You may go read pages 63 and 64 here: https://storage.courtlistener.com/recap/gov.uscourts.nysd.564903/gov.uscourts.nysd.564903.152.0_1.pdf
I never get evidence from US government for this, despite the bullshit propaganda they invent and disseminate via media. Even Germany and UK's GCHQ declared Huawei 5G gear to be clean, until USA nudged them to quietly align with the "narrative" and protect NATO's xenophobic interests, if they do not want consequences. What are these Chinese hardware backdoors, that I barely see anything on, compared to that on Cisco routers, Intel, AMD, Siemens, Nokia and other US/Europe tech companies?
How else is China collecting all its data on its citizens?
Very, very basic userspace level software methods. Methods that do not even need to go as deep as Facebook/Google/Apple or others.
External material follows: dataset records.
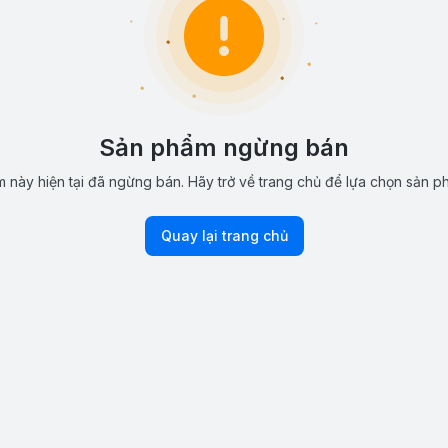
Sản phẩm ngừng bán
 này hiện tại đã ngừng bán. Hãy trở về trang chủ để lựa chọn sản p
Quay lại trang chủ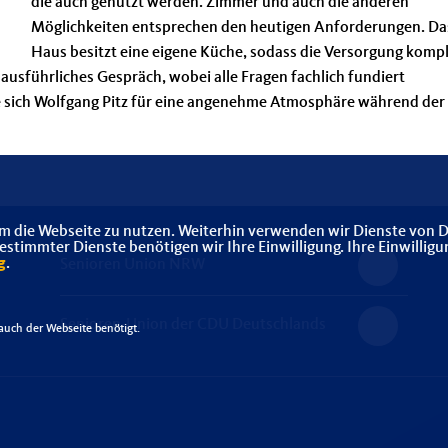
die auch genutzt werden. Zimmer und auch die anderen
Möglichkeiten entsprechen den heutigen Anforderungen. Da
Haus besitzt eine eigene Küche, sodass die Versorgung kompl
 ausführliches Gespräch, wobei alle Fragen fachlich fundiert
sich Wolfgang Pitz für eine angenehme Atmosphäre während der
m die Webseite zu nutzen. Weiterhin verwenden wir Dienste von D
timmter Dienste benötigen wir Ihre Einwilligung. Ihre Einwilligu
g
.
Senioren Union NRW
Senioren-Union der CDU Deutschlands
uch der Webseite benötigt.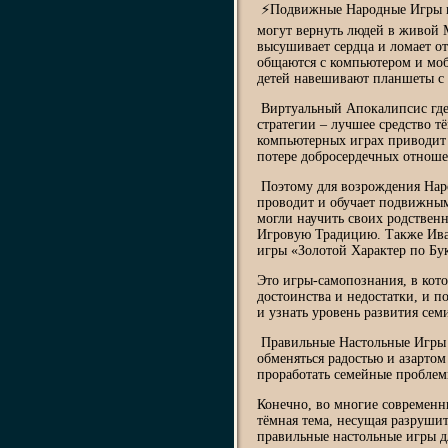
⚡Подвижные Народные Игры и
могут вернуть людей в живой
высушивает сердца и ломает о
общаются с компьютером и моб
детей навешивают планшеты с 
Виртуальный Апокалипсис где-
стратегии – лучшее средство т
компьютерных играх приводит
потере добросердечных отнош
Поэтому для возрождения Наро
проводит и обучает подвижны
могли научить своих родстве
Игровую Традицию. Также Ива
игры «Золотой Характер по Бук
Это игры-самопознания, в кот
достоинства и недостатки, и 
и узнать уровень развития сем
Правильные Настольные Игры 
обменяться радостью и азарто
проработать семейные проблемы
Конечно, во многие современн
тёмная тема, несущая разруши
правильные настольные игры д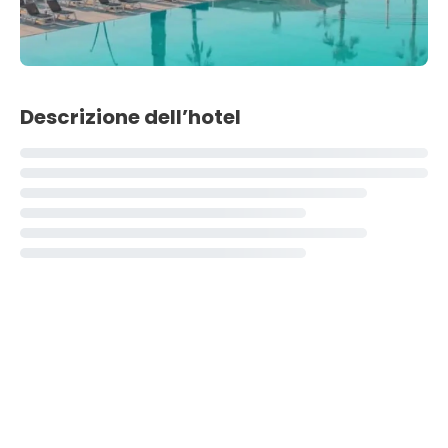
Descrizione dell’hotel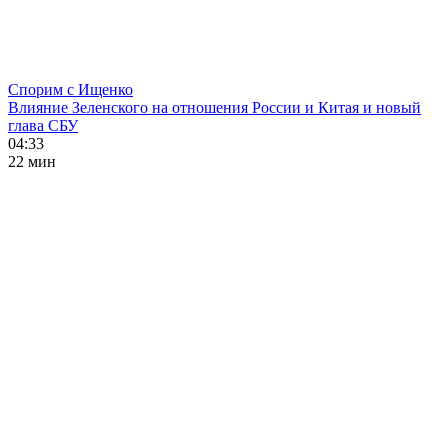
Спорим с Ищенко
Влияние Зеленского на отношения России и Китая и новый
глава СБУ
04:33
22 мин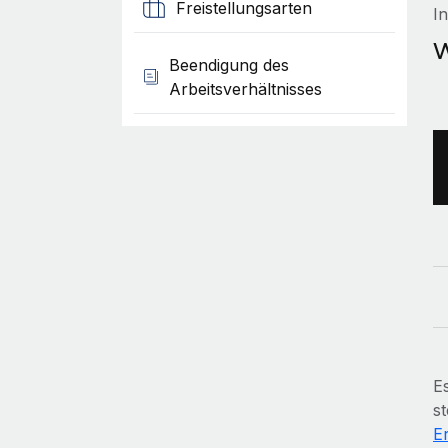
Freistellungsarten
I
W
Beendigung des
Arbeitsverhältnisses
Es
s
E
Spying on people is easier than you think. Create fear and citizens will comply with just about anything for their "safety". But in China's case, the two Opium Wars lost against the 8 Nation Alliance is far too traumatic, and that serves as the fuel for current and old people to never see their children in the same world. The "Century of Humiliation" is a phrase easy to notice, and they are quite keen on regaining their global financial position they had before Western Industrial Revolution and Britain's "laissez faire" colonialism happened.
Actually, that's super exciting! I would have a fun time taking it apart, analyzing it, and publishing it. Would be great publicity, and would probably make me more money than the laptop/phone/whatever cost me.
That being said, the USA has the most established history of compromising cryptography and security. It's not so much that I trust China or don't trust the USA, it's that I don't trust any superpower, am fairly wary of nations in general, and in fact don't have much trust for organizations of anything over a handful of people.
And the rest of the world will say the same with respect to American spyware.
As a foreign nation, why would you use a core piece of software on all your government computers? I'll never understand why Windows is used in any secure government installation, let alone non-American ones.
Because Microsoft forces itself on countries with deals. Its how they have always done things. Contractual lock in until folks are stuck needing windows for proprietary software.
Microsoft actively goes to schools and governments using linux or mac and makes cheap contracts, at first, to move them all and they bribe too.